Unite regional officer Sean McKeever slammed Moy Park and highlighted how an enormously profitable company should be doing all it can to protect its workers.
“Moy Park is Northern Ireland’s largest private sector business – a hugely successful company – but that success has been built on the backs of their workforce,” he said. “Its latest accounts show that sales topped £1.6 billion – an increase of four percent on the previous year – while operating profits were up to £72 million. The top paid Director received more than £2.6 million in terms of pay and pension contributions.”
“These figures confirm that Moy Park doesn’t need to cut corners,” he added. “With Bombardier, the second biggest company in Northern Ireland, facilitating testing of workers and their family members when requested, employees at Moy Park are asking why they are being treated as second-class by their employer.”
McKeever explained why working in meat processing facilities in particular is so dangerous at this time during the pandemic.
“Meatpacking workers stand for hours in close proximity in cold conditions – this is an implicitly high-risk sector – it is no accident that we’ve seen huge outbreaks across the USA, Brazil and Canada already,” he said.
Moy Park responded publicly outlining all the steps it has taken to make their sites safe, but McKeever said that such a profitable company should be doing everything it can – including testing.
“Employers have a duty to keep their employees safe which is enshrined in law,” he said. “In the face of total and continued inaction by Stormont Ministers on this crisis in the meatpacking sector, workers will have to organise to defend themselves.
“The refusal of bosses to provide workforce testing to their workforce is a simply not good enough,” he added. “This cannot be about cost – you cannot put a price on workers’ health and well-being. The bosses had better recognise that when workers get organised, the real power in meatpacking is on the shop-floor – health must be put before profit.”
Unite national officer Bev Clarkson pointed out that while Moy Park may have beefed up its health and safety measures in the last few weeks, they have only come around until relatively recently.
“We have confirmed that the Northern Ireland Health and Safety Executive conducted an unannounced safety inspection at Moy Park and they reported that the firm has taken sound health and safety measures.
“But it must be said that the company took action very late in the game – at the beginning of the crisis they did absolutely nothing to protect their workers, which prompted our members to spontaneously walk out. It was only after pressure from Unite that Moy Park started instituting Covid-19 health and safety measures.
“Regardless of the measures they are taking now, it could very well be that their late action has put workers at risk.

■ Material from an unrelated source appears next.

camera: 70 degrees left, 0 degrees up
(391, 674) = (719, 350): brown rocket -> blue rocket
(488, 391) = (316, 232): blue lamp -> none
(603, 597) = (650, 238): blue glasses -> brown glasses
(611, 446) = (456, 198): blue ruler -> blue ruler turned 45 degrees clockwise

Now they must do all they can to control infection on sites and keep workers safe. That includes testing as a matter of urgency. It is a call we are making across the board – any sites with confirmed cases of Covid-19 must carry out testing for its workforce.”

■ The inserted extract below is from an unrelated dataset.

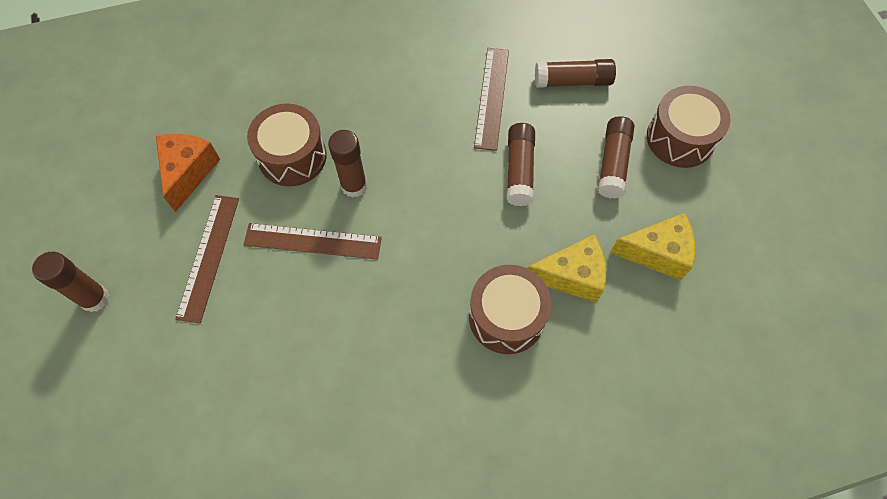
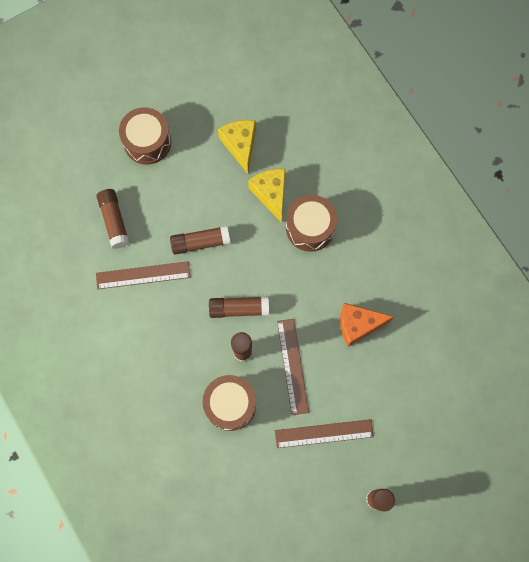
camera: 105 degrees left, 10 degrees up
(188, 172) = (263, 477): orange cheese -> orange cheese (358, 325)
(613, 163) = (179, 182): brown glue stick -> brown glue stick (239, 309)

Clarkson highlighted that in the wider meat processing sector, much more must be done to keep workers safe.
“Our members are extremely concerned and we are aware members have been put at risk previously,” she told BBC Radio 4’s Farming Today programme.
“When this pandemic first started and we first went into lockdown a lot of the meat companies were very slow off the mark and just really felt that they didn’t need to do anything — that they could just continue to operate as they have been operating because the guidelines from the government were not clear.

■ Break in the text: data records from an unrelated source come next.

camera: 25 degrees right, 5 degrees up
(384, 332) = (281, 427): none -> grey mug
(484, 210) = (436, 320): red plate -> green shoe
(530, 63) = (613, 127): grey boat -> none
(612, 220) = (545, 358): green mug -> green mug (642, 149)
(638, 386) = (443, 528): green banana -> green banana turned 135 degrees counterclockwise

“The guidelines from the government was to adhere to the 2m social distancing ‘wherever possible’ and a lot of employers were saying ‘well we can’t – it’s just not possible’,” she added.
While Clarkson conceded that many meat processing companies like Moy Park have now taken action on health and safety issues after pressure from Unite, including putting in screens and providing workers with PPE such as visors and face masks, sites must be continuously monitored.
“Because of the latest announcement from the government [easing the lockdown] we just don’t want employers to start laxing again on what they have to do and result in a second peak – which potentially could close these factories down,” she noted. “And that isn’t want we want – we want them to stay open and provide a living for our members.”